— Problem to solve —
Every line of the records that holds the word "none" should be copied out.

— Exercise inputs —
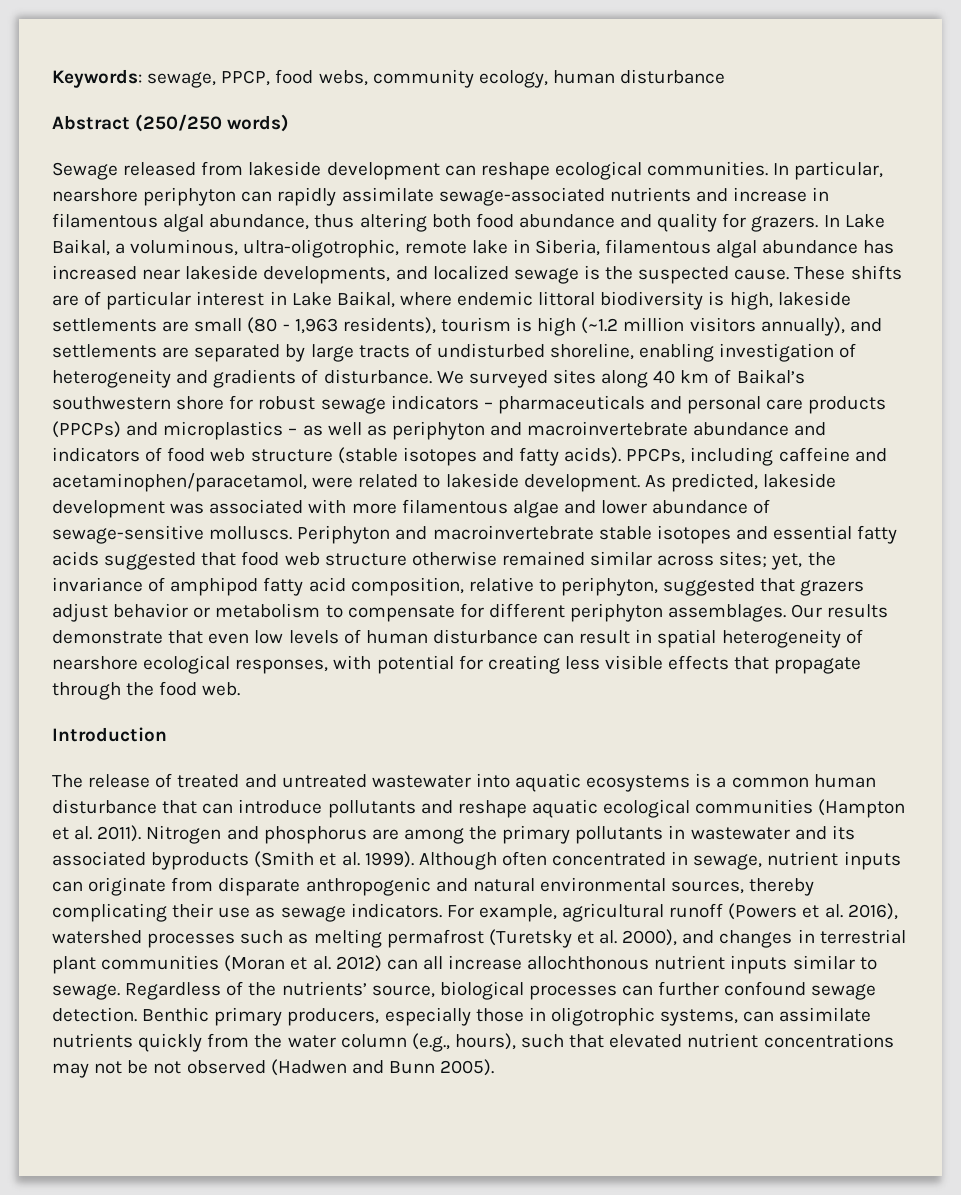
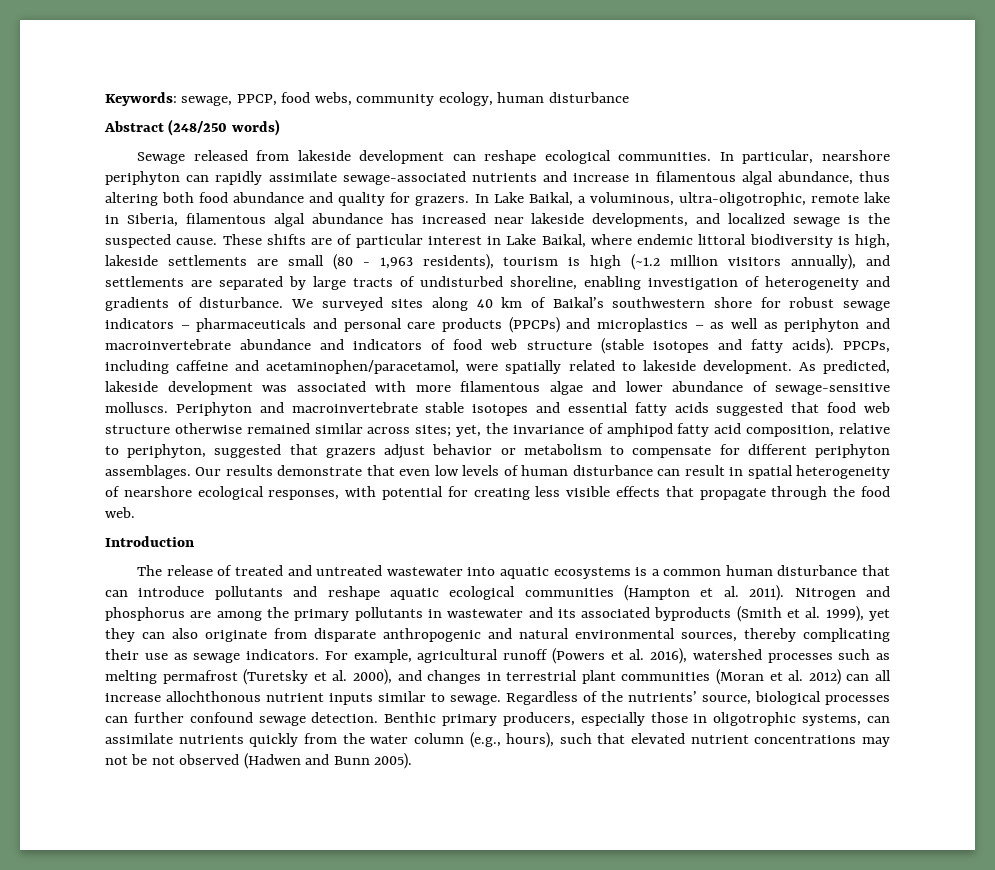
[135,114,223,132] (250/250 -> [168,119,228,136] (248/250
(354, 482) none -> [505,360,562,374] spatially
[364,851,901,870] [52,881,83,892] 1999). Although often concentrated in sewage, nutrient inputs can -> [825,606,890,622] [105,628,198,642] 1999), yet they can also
...
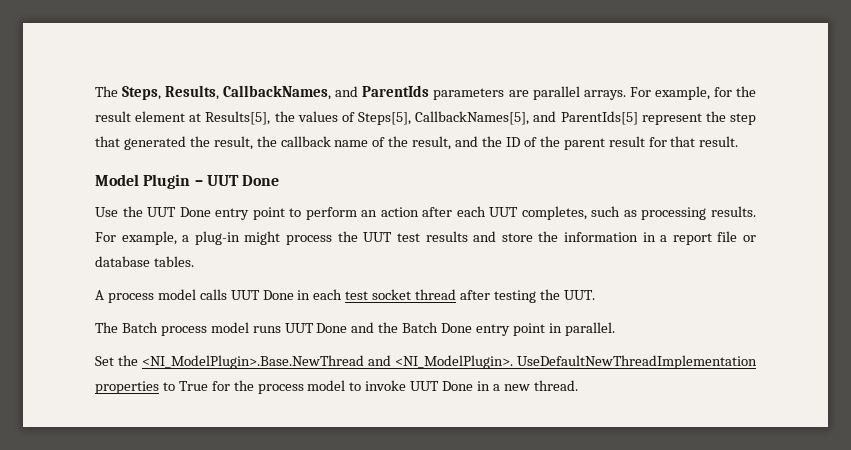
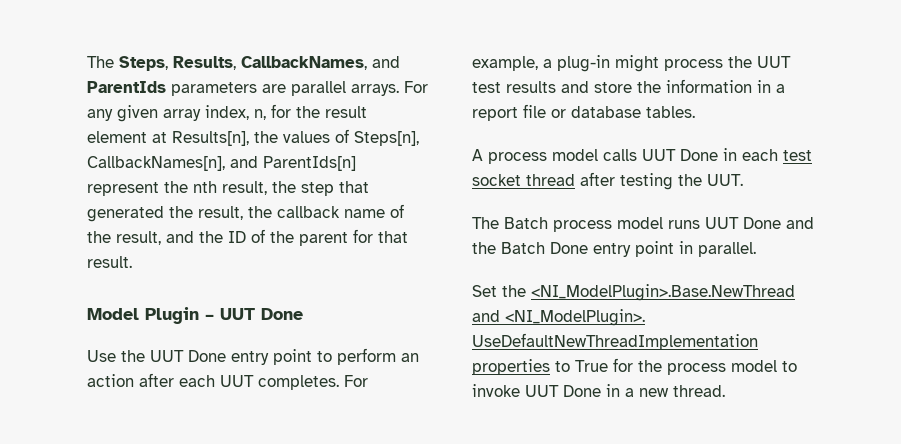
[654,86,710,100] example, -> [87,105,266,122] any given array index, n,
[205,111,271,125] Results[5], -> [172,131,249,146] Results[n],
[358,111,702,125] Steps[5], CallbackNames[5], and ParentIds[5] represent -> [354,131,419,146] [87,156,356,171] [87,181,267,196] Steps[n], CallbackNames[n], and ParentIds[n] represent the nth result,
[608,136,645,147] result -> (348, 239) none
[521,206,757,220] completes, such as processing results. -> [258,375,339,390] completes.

— Result —
(354, 482) none -> [505,360,562,374] spatially
[608,136,645,147] result -> (348, 239) none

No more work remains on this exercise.